Auto assembly plants have long been pointed to as anchors for regional economies as they create numerous spinoff jobs for each worker in the plant, whether from parts suppliers or the restaurant down the street. Battery plants won't create as many because there are fewer parts involved, but still offer a conservative two-to-one ratio, said Volpe. 

Securing VW's first plant outside of Europe at the St. Thomas, Ont. site also leaves room for more potential investment from the automaker, as Volpe notes that the land base the company has secured is five times bigger than the footprint in Windsor, Ont., where Stellantis and LG are building their battery plant. 

If it were to be filled out, the potential is massive, said Volpe.

"This site, at full build, will be the biggest automotive industrial site in Canadian history."

The auto industry, however, and the economy in general is already humming, and Canada has numerous wins on electric vehicles already that secure an electric vehicle manufacturing base. The situation means it doesn't seem to make much sense to spend so richly to establish the Volkswagen plant, said Rob Gillezeau at the University of Toronto's Rotman School of Management.

"We're basically at full employment," said Gillezeau, assistant professor of economic analysis and policy. "It's basically going to take workers who already have jobs in one area, right and reallocate them to working at the plant."

He raised doubts about the economic models justifying the plant and the supposed payback on the investment in a few years, and noted that Canada is already shifting more to a service economy so it doesn't make sense to throw this much money at manufacturing jobs.

"I don't think there's an inherent advantage there. I think really, the only good rationale for government subsidization here would be if we think there's some kind of national security risk."

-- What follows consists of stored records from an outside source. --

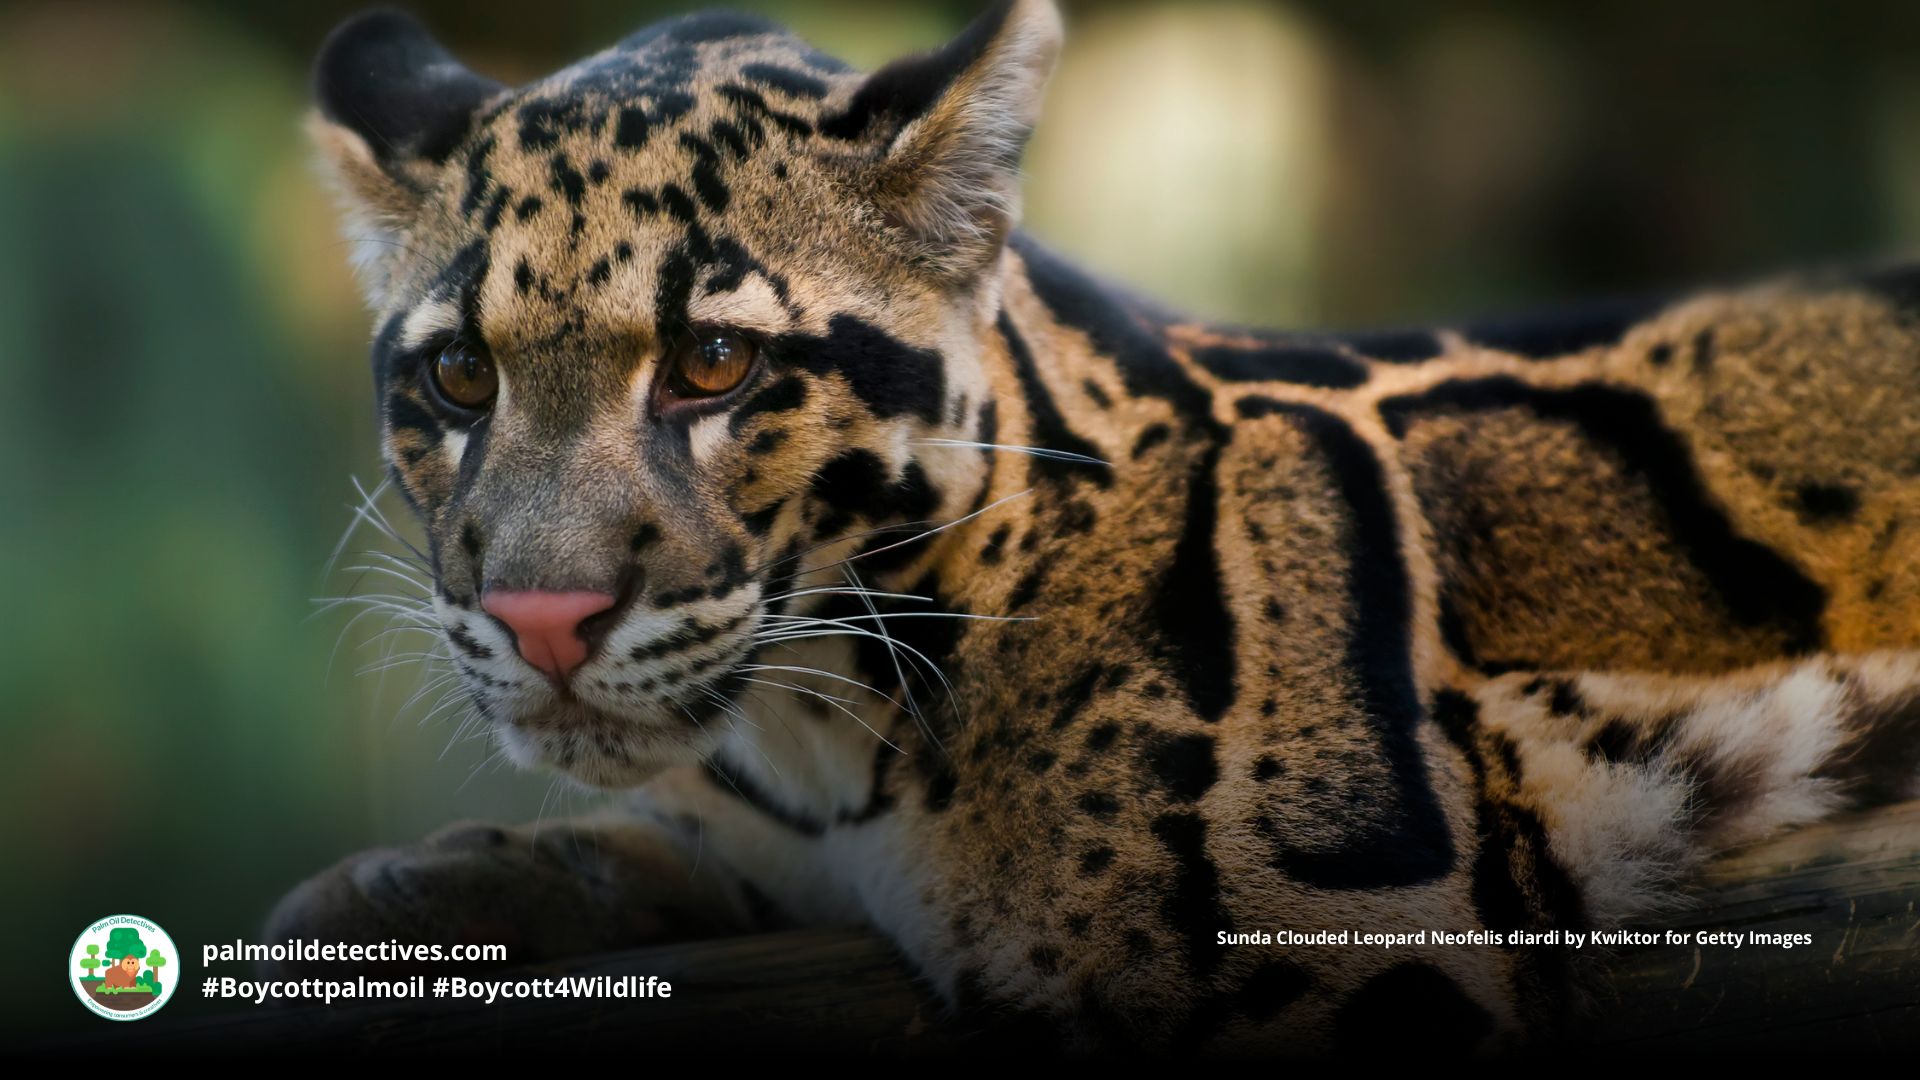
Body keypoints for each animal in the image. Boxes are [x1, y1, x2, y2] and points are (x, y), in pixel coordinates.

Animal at [270, 0, 1920, 1055]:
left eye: (716, 363)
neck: (837, 742)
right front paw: (399, 891)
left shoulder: (1371, 951)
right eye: (459, 375)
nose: (542, 618)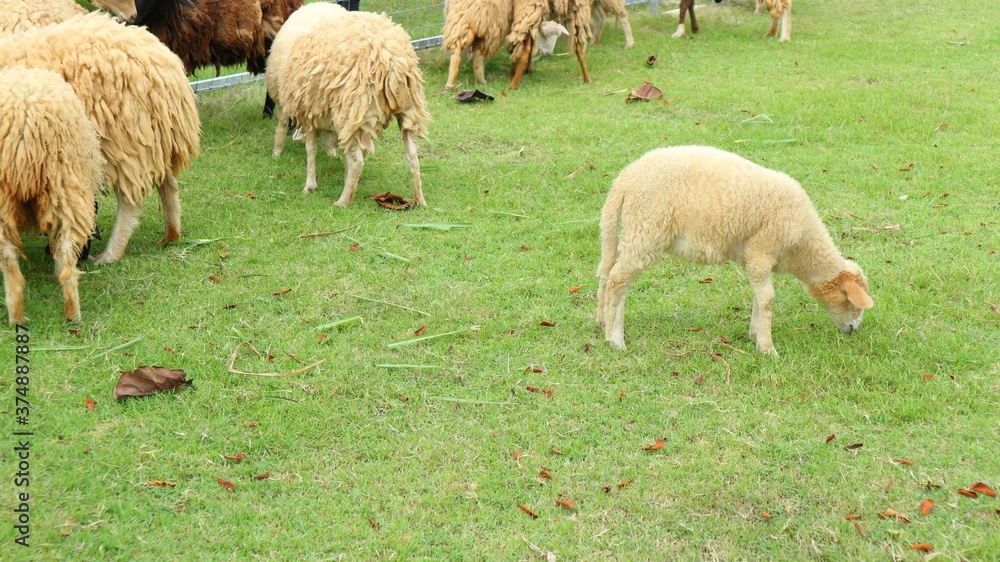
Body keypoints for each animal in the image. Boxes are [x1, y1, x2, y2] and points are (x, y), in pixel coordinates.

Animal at [0, 12, 201, 264]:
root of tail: (166, 62)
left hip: (123, 141)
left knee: (130, 202)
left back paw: (110, 254)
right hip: (153, 138)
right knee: (168, 182)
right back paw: (171, 235)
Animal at [273, 10, 429, 207]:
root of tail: (392, 60)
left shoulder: (309, 115)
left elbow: (311, 149)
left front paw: (310, 185)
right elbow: (341, 151)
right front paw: (347, 179)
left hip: (354, 107)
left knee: (357, 161)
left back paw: (343, 201)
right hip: (407, 110)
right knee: (413, 156)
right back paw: (420, 200)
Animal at [596, 146, 873, 355]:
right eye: (852, 303)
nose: (854, 330)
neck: (802, 245)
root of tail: (624, 180)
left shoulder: (753, 258)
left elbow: (760, 296)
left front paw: (755, 334)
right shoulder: (763, 249)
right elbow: (769, 298)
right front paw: (767, 348)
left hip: (632, 230)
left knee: (605, 273)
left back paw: (602, 321)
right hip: (646, 230)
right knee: (618, 281)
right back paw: (615, 339)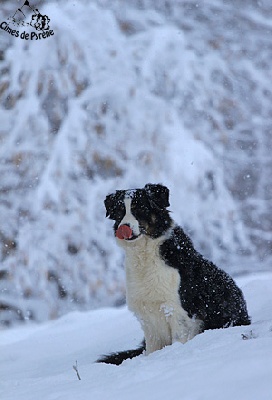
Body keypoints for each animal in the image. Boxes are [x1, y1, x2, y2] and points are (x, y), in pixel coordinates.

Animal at [98, 183, 251, 364]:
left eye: (141, 208)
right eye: (120, 211)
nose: (124, 228)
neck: (145, 254)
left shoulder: (178, 312)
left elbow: (178, 342)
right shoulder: (148, 318)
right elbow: (152, 350)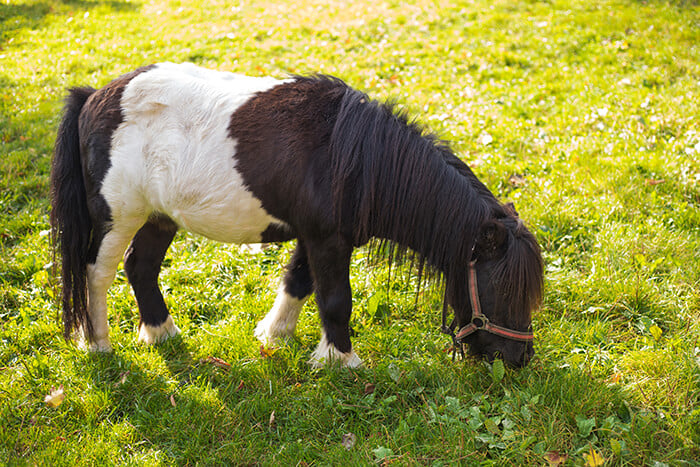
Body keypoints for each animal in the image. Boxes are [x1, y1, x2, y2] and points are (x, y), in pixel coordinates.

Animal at [52, 62, 544, 370]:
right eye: (505, 290)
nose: (521, 359)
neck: (355, 159)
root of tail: (93, 97)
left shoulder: (315, 236)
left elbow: (298, 283)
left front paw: (275, 335)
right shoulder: (327, 240)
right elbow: (336, 299)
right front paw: (342, 361)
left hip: (159, 217)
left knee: (141, 267)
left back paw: (161, 333)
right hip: (119, 217)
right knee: (97, 272)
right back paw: (97, 344)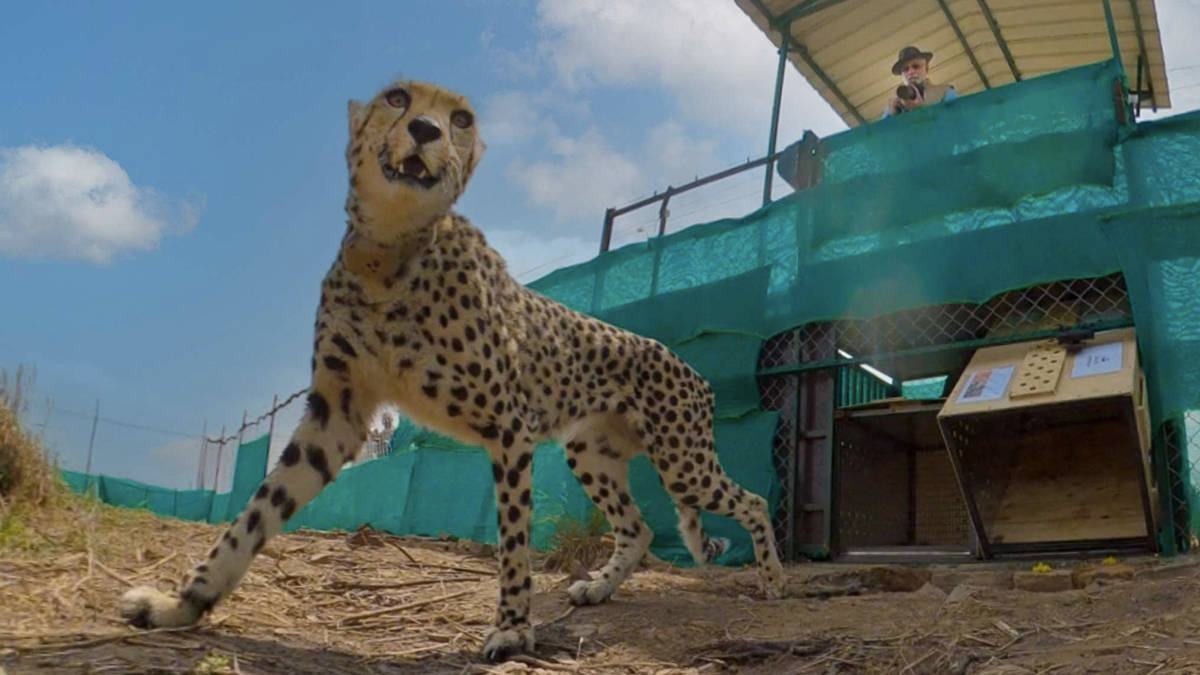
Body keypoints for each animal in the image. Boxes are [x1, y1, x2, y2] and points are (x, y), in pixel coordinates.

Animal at [117, 79, 785, 662]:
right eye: (396, 99)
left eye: (459, 118)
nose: (424, 130)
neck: (389, 251)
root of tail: (687, 363)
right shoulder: (338, 414)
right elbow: (253, 516)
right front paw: (182, 605)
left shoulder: (510, 427)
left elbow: (513, 539)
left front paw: (513, 631)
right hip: (591, 453)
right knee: (641, 528)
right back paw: (599, 586)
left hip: (682, 462)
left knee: (752, 499)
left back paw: (773, 580)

Whether the plant is necessary or not, Canada did need to step up on subsidies to secure it, said Greig Mordue, chair in advanced manufacturing policy at McMaster University. 

He said the clean energy, labour talent pool and proximity to critical minerals that Industry Minister François-Philippe Champagne has touted as key differentiators don't actually hold that much sway compared with what competing locations like the U.S. offer.

"You strip away those three items that the minister has talked about as most appealing, you start to discount them you start to say, 'Well, what was it? Well, it must have been the incentive.'"

He predicted a subsidy number north of $10 billion, similar to what has come forward, just because it follows the especially generous subsidies the U.S. has promised.

"You're applying logic to an illogical situation, and this is what we're looking at," said Mordue. "It's a little breathtaking, but that's what it is."